___ Selected extract

BrightbeamAI released CHAP, an open-source protocol that logs and chains autonomous agent actions and human overrides into queryable, verifiable envelopes, enabling teams to audit agent decisions weeks later without log-grepping across multiple UIs.

read8 min views1 publishedJul 15, 2026
How do you audit what your autonomous agents did?
Image: source

The protocol for humans and agents doing real work together.

When a bot drafts something and a human edits it, where does that edit live? In CHAP, it lives in an envelope you can query, replay, and verify six months later.

Install Β· The 90-second tour Β· Twelve scenarios Β· About this repo Β· Paper

You have agents doing real work. Drafting code reviews, triaging tickets, suggesting settlements, reviewing contracts. A human approves, edits, or rejects each one. Right now, that decision lives in your application code, your chat threads, your ticket comments, and your head. When something goes wrong six weeks later, reconstructing what happened costs you forty-five minutes and is half guesswork.

CHAP gives you one place to put those decisions and one shape to put them in. The agent's draft is an artefact. The human's edit is a structured override with a diff, a rationale, and tags you control. The whole thing chains together by content hash. You query the chain instead of grepping logs across four UIs.

That's the whole pitch.

A solo developer using Cursor to review pull requests. The bot flags a "warning" the developer disagrees with. Here is the whole exchange, end to end. The clip below runs in about 23 seconds across six labelled steps; the matching code is right underneath.

And here is the code, every line of it. The narrative below is one continuous story in two languages; pick whichever stack you actually use.

1. Spin up a workspace. An embedded coordinator with SQLite persistence, two participants, a workspace:

TypeScript Python
import { Coordinator } from "@brightbeamai/chap-coordinator";
import { SqliteStore } from
  "@brightbeamai/chap-coordinator/storage/sqlite";

const coord = new Coordinator({
  store: new SqliteStore("./chap.db"),
});

coord.api.workspace.create({
  workspace: "wsp_pr_reviews",
  profiles:  ["core/1.0", "review/1.0"],
});

coord.api.participant.join({
  workspace: "wsp_pr_reviews",
  from:      "human:me@local",
  type:      "human",
});

coord.api.participant.join({
  workspace: "wsp_pr_reviews",
  from:      "agent:cursor#v1",
  type:      "agent",
});

|

from chap_coordinator import Coordinator
from chap_coordinator.storage.sqlite \
    import SqliteStore

coord = Coordinator(store=SqliteStore("./chap.db"))

def send(method, params):
    return coord.dispatch({
        "jsonrpc": "2.0", "id": method,
        "method": method, "params": params,
    })

______

◆ Task requirements:
1/ In the article on CHAP, what links the agent's draft and the human's edit into a chain?
2/ Please pick up the article on CHAP right after its last line and keep writing it.
The material after this comes from a separate source.

___ Data excerpts

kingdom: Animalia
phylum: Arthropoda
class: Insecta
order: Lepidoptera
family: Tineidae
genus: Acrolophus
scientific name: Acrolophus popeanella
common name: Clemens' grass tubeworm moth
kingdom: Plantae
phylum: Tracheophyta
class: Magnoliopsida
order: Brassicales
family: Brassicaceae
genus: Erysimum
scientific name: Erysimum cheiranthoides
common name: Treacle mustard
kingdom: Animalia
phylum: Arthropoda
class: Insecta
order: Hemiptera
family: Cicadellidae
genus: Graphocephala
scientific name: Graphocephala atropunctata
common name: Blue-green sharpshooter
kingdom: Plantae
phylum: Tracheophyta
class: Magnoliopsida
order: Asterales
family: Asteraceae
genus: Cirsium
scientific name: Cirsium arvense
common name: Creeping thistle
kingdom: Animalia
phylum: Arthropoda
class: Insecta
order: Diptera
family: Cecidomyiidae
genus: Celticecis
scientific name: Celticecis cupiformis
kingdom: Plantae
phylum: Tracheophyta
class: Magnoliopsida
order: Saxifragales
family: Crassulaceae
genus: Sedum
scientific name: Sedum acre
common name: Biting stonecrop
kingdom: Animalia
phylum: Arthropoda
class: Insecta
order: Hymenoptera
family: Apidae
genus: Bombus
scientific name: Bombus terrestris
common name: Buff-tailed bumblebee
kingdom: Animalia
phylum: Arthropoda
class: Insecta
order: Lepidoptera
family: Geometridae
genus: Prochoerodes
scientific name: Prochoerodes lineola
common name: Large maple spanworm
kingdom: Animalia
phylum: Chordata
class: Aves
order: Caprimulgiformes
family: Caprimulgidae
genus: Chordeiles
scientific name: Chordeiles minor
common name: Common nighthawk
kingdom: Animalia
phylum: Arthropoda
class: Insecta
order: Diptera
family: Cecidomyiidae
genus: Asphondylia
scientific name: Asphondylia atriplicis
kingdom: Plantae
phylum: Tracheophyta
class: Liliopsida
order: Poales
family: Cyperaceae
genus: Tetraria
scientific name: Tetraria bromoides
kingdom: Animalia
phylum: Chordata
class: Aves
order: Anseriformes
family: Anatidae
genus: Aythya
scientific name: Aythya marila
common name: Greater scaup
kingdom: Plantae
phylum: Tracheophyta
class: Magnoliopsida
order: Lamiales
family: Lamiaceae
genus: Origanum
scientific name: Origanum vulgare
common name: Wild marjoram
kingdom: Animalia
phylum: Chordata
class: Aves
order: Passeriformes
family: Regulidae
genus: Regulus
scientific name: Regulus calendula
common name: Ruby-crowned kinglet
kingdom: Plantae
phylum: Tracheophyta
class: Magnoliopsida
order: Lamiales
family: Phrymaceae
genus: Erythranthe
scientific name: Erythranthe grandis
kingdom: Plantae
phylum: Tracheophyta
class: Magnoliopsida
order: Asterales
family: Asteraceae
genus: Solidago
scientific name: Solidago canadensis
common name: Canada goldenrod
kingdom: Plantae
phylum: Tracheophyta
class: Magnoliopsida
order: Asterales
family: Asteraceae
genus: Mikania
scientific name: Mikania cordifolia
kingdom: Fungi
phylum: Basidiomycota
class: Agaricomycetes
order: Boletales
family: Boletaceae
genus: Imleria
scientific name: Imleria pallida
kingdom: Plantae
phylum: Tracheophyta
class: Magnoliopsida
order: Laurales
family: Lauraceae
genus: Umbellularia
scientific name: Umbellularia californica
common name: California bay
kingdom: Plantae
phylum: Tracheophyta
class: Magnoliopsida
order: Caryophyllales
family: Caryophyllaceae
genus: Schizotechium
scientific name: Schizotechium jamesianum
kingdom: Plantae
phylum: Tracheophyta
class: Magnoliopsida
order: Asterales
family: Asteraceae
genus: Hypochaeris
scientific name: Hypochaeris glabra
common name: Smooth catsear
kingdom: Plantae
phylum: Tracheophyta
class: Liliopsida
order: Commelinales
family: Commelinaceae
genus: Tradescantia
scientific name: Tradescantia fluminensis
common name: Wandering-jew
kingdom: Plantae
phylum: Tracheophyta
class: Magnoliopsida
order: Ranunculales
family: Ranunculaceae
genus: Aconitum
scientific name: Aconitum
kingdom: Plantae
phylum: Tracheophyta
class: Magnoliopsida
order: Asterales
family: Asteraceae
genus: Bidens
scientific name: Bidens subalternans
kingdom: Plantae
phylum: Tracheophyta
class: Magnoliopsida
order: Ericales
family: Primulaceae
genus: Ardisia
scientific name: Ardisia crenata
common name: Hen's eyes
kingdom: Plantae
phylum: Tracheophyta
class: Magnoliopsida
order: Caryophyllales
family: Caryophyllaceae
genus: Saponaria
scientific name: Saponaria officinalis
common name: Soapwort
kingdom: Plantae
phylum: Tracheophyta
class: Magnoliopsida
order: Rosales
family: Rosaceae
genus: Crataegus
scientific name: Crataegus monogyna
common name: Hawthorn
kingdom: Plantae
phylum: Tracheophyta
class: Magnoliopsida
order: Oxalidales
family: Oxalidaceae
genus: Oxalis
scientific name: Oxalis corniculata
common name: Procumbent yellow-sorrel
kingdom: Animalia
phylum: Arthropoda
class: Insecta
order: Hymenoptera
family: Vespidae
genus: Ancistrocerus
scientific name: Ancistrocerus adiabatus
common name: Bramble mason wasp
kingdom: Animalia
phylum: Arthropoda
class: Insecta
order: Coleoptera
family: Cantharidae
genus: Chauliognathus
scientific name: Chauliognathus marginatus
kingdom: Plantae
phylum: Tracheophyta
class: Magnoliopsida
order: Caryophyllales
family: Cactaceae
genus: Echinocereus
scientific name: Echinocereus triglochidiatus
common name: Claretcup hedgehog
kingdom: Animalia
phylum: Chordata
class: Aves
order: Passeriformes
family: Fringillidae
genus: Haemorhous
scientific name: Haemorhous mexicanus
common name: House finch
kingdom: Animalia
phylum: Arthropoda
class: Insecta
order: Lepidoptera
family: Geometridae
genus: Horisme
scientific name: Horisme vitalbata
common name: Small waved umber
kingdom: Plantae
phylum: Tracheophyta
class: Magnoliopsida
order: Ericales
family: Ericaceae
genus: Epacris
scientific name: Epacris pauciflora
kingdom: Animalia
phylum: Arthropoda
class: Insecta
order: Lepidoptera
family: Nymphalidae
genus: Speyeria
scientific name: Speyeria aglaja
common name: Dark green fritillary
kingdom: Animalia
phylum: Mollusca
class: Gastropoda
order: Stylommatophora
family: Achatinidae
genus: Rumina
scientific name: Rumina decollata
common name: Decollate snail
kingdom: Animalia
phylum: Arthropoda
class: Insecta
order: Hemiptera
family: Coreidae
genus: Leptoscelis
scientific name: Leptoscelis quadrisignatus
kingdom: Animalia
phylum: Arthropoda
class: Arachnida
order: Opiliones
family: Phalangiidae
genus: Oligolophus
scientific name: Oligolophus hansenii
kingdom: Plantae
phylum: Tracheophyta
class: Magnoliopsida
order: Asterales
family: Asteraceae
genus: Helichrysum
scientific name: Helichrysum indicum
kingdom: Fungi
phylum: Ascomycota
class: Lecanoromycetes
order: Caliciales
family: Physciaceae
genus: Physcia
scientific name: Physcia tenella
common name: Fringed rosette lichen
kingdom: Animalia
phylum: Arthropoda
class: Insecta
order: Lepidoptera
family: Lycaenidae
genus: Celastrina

______

◆ Per-task outputs:
1/ Content hash

2/
send("workspace.create", {
    "workspace": "wsp_pr_reviews",
    "profiles":  ["core/1.0", "review/1.0"],
})

send("participant.join", {
    "workspace": "wsp_pr_reviews",
    "from":      "human:me@local",
    "type":      "human",
})

send("participant.join", {
    "workspace": "wsp_pr_reviews",
    "from":      "agent:cursor#v1",
    "type":      "agent",
})

|

2. The bot drafts, you override. Wire your existing Cursor integration to emit envelopes:

TypeScript Python
// The bot's review is the output of a task.
const { task_id } = coord.api.task.create({
  workspace: "wsp_pr_reviews",
  from:      "agent:cursor#v1",
  assignee:  "agent:cursor#v1",
  kind:      "code_review",
  input:     { pr_id: "PR-482" },
});

coord.api.task.complete({
  workspace: "wsp_pr_reviews",
  from:      "agent:cursor#v1",
  task_id,
  output:    cursorReview,
});

coord.api.review.request({
  workspace: "wsp_pr_reviews",
  from:      "agent:cursor#v1",
  task_id,
  artefact:  cursorReview,
  to:        "human:me@local",
});

// You disagree with one comment. Override it.
coord.api.decide.override({
  workspace:        "wsp_pr_reviews",
  from:             "human:me@local",
  task_id,
  intent_preserved: true,
  diff: [{ op: "replace",
           path: "/comments/0/severity",
           value: "info" }],
  rationale: "False positive. Framework " +
             "convention, not a bug.",
  tags: ["false-positive",
         "framework-pattern-misread"],
});

|

r = send("task.create", {
    "workspace": "wsp_pr_reviews",
    "from":      "agent:cursor#v1",
    "assignee":  "agent:cursor#v1",
    "kind":      "code_review",
    "input":     {"pr_id": "PR-482"},
})
task_id = r["result"]["task_id"]

send("task.complete", {
    "workspace": "wsp_pr_reviews",
    "from":      "agent:cursor#v1",
    "task_id":   task_id,
    "output":    cursor_review,
})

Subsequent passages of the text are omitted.